It is often very easy for someone who doesn’t care about or fully understand the liabilities and training maintenance issues associated with a K9 unit to arbitrarily cancel training or cut back the hours. The “national standard” recommends that each K9 team conduct 16 hours of training minimally per month.
“It’s busy – we can’t afford to let the K9 team go train.” If you’ve done any mathematical calculations on recent K9-related lawsuits compared to training hours, you will quickly realize you can’t afford NOT to let your K9 teams train regularly to potentially avoid trouble. And, many of these supervisors cancelling training do so without fear or thought given to the consequences should a bad incident occur and a claim or lawsuit follows – there is generally a lack of accountability. “It’s busy” is one of the classic (and least supportable) reasons used by many to avoid training or cancel it – and it’s clearly an invitation for trouble.
I understand that training may need to be cancelled on occasion.
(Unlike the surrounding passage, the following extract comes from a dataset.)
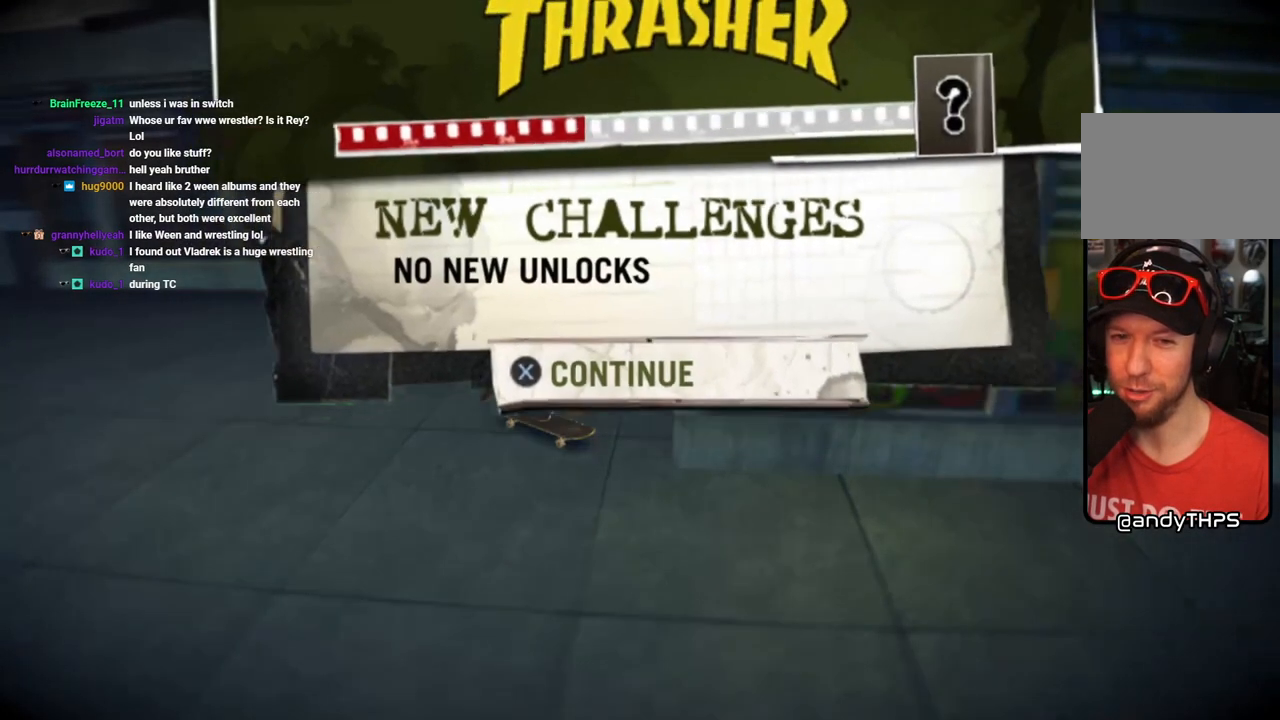
{"buttons": [], "left_stick": "center", "right_stick": "center", "events": []}
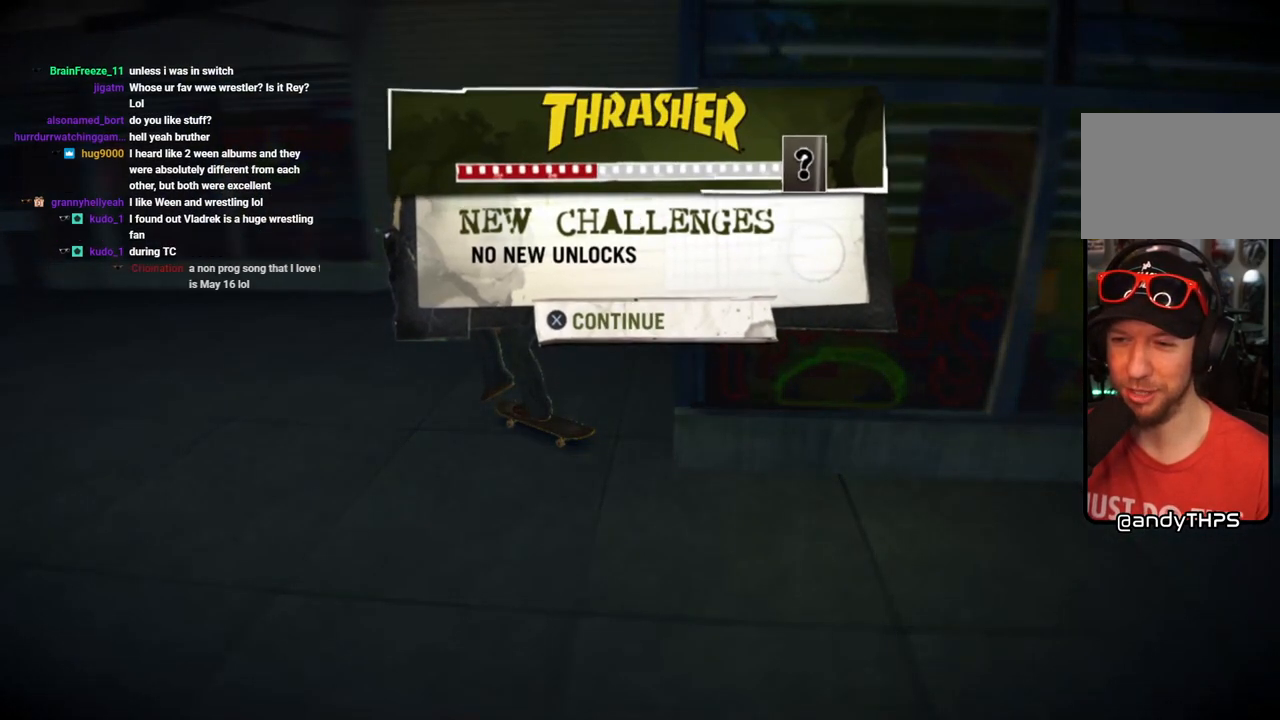
{"buttons": [], "left_stick": "center", "right_stick": "center", "events": []}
When training is cancelled, and there is no rescheduling, a memorandum or some documentation should be required from the supervisor or administrator doing so and placed into a handler’s training file because “it’s busy” or other excuse simply may not be helpful down the road to explain the situation in front of a jury.
If documentation to cancel is not required from a supervisor, I would be documenting it on my own starting with something like “On this date and time, Supervisor X notified me that he was cancelling my [regularly scheduled] maintenance K9 training…” with the reason provided why the training was cancelled and any other relevant circumstances – and this could also be documented within an email to the K9 supervisor or K9 Commander if another person is responsible for the cancellation. If the K9 supervisor cancels training and does not allow for rescheduling, I recommend documentation as suggested on a training log or other suitable form so that it goes into the training file and will be discoverable later if needed.
Every training day or time of regularly scheduled training should have an official training form or log that records the training that occurred or contains a notice within that form indicating training did not occur (or had limited hours than normally scheduled) so there are no “blanks” in your training files. The reasons you might not train; vacation, IOD, sick day, court, staffing issues, calls for service, etc.
Your training hours and required maintenance training schedule should be memorialized within your K9 policy or in the K9 Unit Operational Manual so that violations can be appropriately addressed if necessary. As you well know or may have experienced, schedules or “required training” is more difficult to circumvent or cancel if written or mandated within a policy.
“Budget problems” used as a reason to cancel training? Many years ago, Attorney Martin J. Mayer sent a client memo to police chiefs and sheriffs in California addressing the obligation to provide training to law enforcement officers even when there is a cut back to training funds;
“The duty to train officers is unaffected by reimbursement sources. The lack of funding from outside sources does not, in any way, relieve a department of its obligation to train its officers. The decision to eliminate training programs or reduce the amount of training, based upon the lack of reimbursement sources, would most likely be viewed, by a court, as deliberate indifference to the rights of others.”
If you’d like to do a little further research on your own about the topic, I recommend you review the following two cases minimally; City of Canton v. Harris, 489 US 378 109 S. Ct. 1197, 103 L Ed 2d 412 (1989), and Campbell v. City of Springboro, Ohio, 788 F.Supp.2d 637 (2011), United States District Court, S.D. Ohio, Western Division.
There are legitimate reasons we are required to train regularly and performance can deteriorate and potentially suffer when it does not occur. Failure to do so creates liability. When training is cancelled, the person doing so usually does not think ahead of potential consequences and does not envision themselves later on the witness stand trying to explain the reason training was cancelled and not rescheduled. If that forecasting happened more often as part of the analysis prior to taking action, they would probably not cancel training (as often) and trouble could be avoided.
Take care, be safe and try to work as a team to avoid cancelling training….
Bill Lewis II
This “reason” was originally shared on October 28, 2015.
“Trouble” isn’t always related to incidents or predicaments that directly result in lawsuits, claims or discipline. Often times, our actions or inactions that are missed, deliberately overlooked or downplayed may lead to nothing or can later lead to mistakes or bad incidents with minimal to serious repercussions. A reason we get in trouble can be minor or simple at first glance – or even serious – but a combination of these factors can often have disastrous consequences.
These “reasons” are provided periodically as a collection in-progress based on actual incidents and real attitudes as well as feedback received at HITS, the CNCA Training Institute, and the “Canine Liability 360” classes. As Gordon Graham says, “We haven’t found new ways to get in trouble.” So, as the list progresses, you may or may not read something familiar to you that you have personally experienced or seen others encounter. If you encountered or heard about it, did you learn from it?